I registi di Samba: un cinema che sta dalle parti del cuore.
di Mauro Gervasini

In foto i due registi Olivier Nakache e Eric Toledano.
Eric Toledano (52 anni) 3 luglio 1971, Versailles (Francia) - Cancro. Regista del film Samba.

mercoledì 22 aprile 2015 - Approfondimenti

Para bailar la Samba... Nel caso del film di Olivier Nakache e Eric Toledano, nelle sale italiane dal 23 aprile, non si tratta di un ballo ma di un nome, quello del sans papiers senegalese interpretato da Omar Sy in cerca di un permesso di soggiorno permanente a Parigi. La tentazione però è forte, quindi a un certo punto si balla davvero grazie al sedicente brasiliano Tahar Rahim, altro migrante senz'arte né parte che anima la corte dei miracoli imbastita dai due autori. Parliamo della stessa premiatissima ditta di Quasi amici (2011) il film francese più visto nel mondo, secondo in patria, per numero di ingressi e incassi, solo a Giù al nord. Un blockbuster di cui si prepara la versione americana e che ha lanciato Sy quale star internazionale, prossimamente nel cast di Jurassic World.
Mica facile addentrarsi nel favoloso mondo di Nakache/Toledano, nei confronti dei quali i militanti severi della critica continuano ad avere diffidenza, quando non un aperto pregiudizio negativo. In Samba, va detto, non mancano momenti micidiali. La storia in sé ripercorre sotto mentite spoglie il confronto tra due personaggi opposti, come nel film precedente. Un sans papiers e una donna, Charlotte Gainsbourg, volontaria dell'assistenza sociale dopo un esaurimento nervoso. In pratica va ad accudire i migranti come alternativa alla pet therapy. Lei e il protagonista dovrebbero avere solo rapporti burocratici, invece... In Quasi amici era la "mutua assistenza" tra il badante senegalese Omar Sy e il tetraplegico François Cluzet, con il primo che accetta la differenza degli schemi di vita "aristocratici" del secondo con naturalezza destabilizzante. Se sono oliati in Samba i meccanismi della commedia sentimentale, resta stucchevole, quasi esotica, la visione che i due autori hanno della criticità sociale, in particolare dei luoghi (i centri di smistamento, quelli di "concentramento" dei migranti costretti a ripartire verso i paesi d'origine, le stamberghe) e dei mestieri. A memoria non ricordo un altro film francese che mostri truci caporali in azione nel centro di Parigi, e di questo va dato atto alla coppia di registi. Peccato per il senso di pretestuosità che un po' ti resta appiccicato addosso. Anyway: ottimi gli attori e bella la fotografia.

## CONSEGNA
Trasforma in un elenco puntato il paragrafo dell'articolo su Samba che inizia con «Para bailar la Samba», mantenendone i fatti principali. Le voci non hanno alcun ruolo in questo esercizio.

## DATI FORNITI
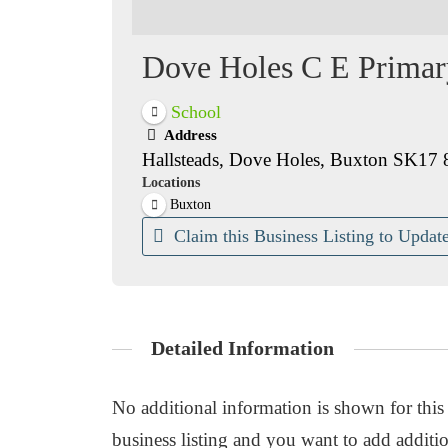
Dove Holes C E Primar
School
Address
Hallsteads, Dove Holes, Buxton SK17 
Locations
Buxton
Claim this Business Listing to Update
Detailed Information
No additional information is shown for this b
business listing and you want to add additio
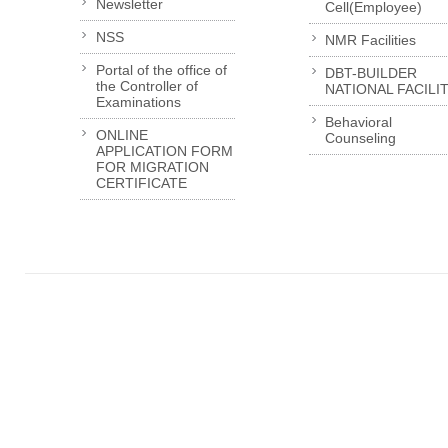
Newsletter
Cell(Employee)
NSS
NMR Facilities
Portal of the office of
DBT-BUILDER
the Controller of
NATIONAL FACILI
Examinations
Behavioral
ONLINE
Counseling
APPLICATION FORM
FOR MIGRATION
CERTIFICATE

## ESERCIZIO SVOLTO
- Samba è il film di Olivier Nakache e Eric Toledano, nelle sale italiane dal 23 aprile.
- Il titolo non indica un ballo ma il nome del protagonista, un sans papiers senegalese interpretato da Omar Sy che cerca un permesso di soggiorno permanente a Parigi.
- A un certo punto si balla davvero grazie a Tahar Rahim, sedicente brasiliano e anche lui migrante.
- I registi sono gli stessi di Quasi amici (2011), il film francese più visto nel mondo, secondo in patria solo a Giù al nord per numero di ingressi e incassi.
- Di Quasi amici si prepara una versione americana.
- Quel film ha lanciato Sy come star internazionale, e l'attore sarà prossimamente nel cast di Jurassic World.